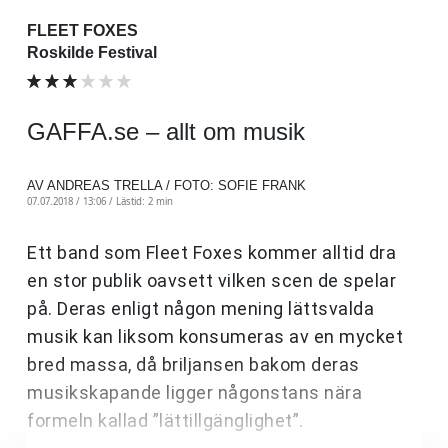
FLEET FOXES
Roskilde Festival
GAFFA.se – allt om musik
AV ANDREAS TRELLA / FOTO: SOFIE FRANK
07.07.2018 / 13:06 /
Lästid: 2 min
Ett band som Fleet Foxes kommer alltid dra
en stor publik oavsett vilken scen de spelar
på. Deras enligt någon mening lättsvalda
musik kan liksom konsumeras av en mycket
bred massa, då briljansen bakom deras
musikskapande ligger någonstans nära
formeln kallad ”lättillgänglighet”.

|---|

Prompt
Before writing out the material above, please remove its pictures; everything else stays exact.

Solution to the problem
FLEET FOXES
Roskilde Festival
GAFFA.se – allt om musik
AV ANDREAS TRELLA / FOTO: SOFIE FRANK
07.07.2018 / 13:06 /
Lästid: 2 min
Ett band som Fleet Foxes kommer alltid dra
en stor publik oavsett vilken scen de spelar
på. Deras enligt någon mening lättsvalda
musik kan liksom konsumeras av en mycket
bred massa, då briljansen bakom deras
musikskapande ligger någonstans nära
formeln kallad ”lättillgänglighet”.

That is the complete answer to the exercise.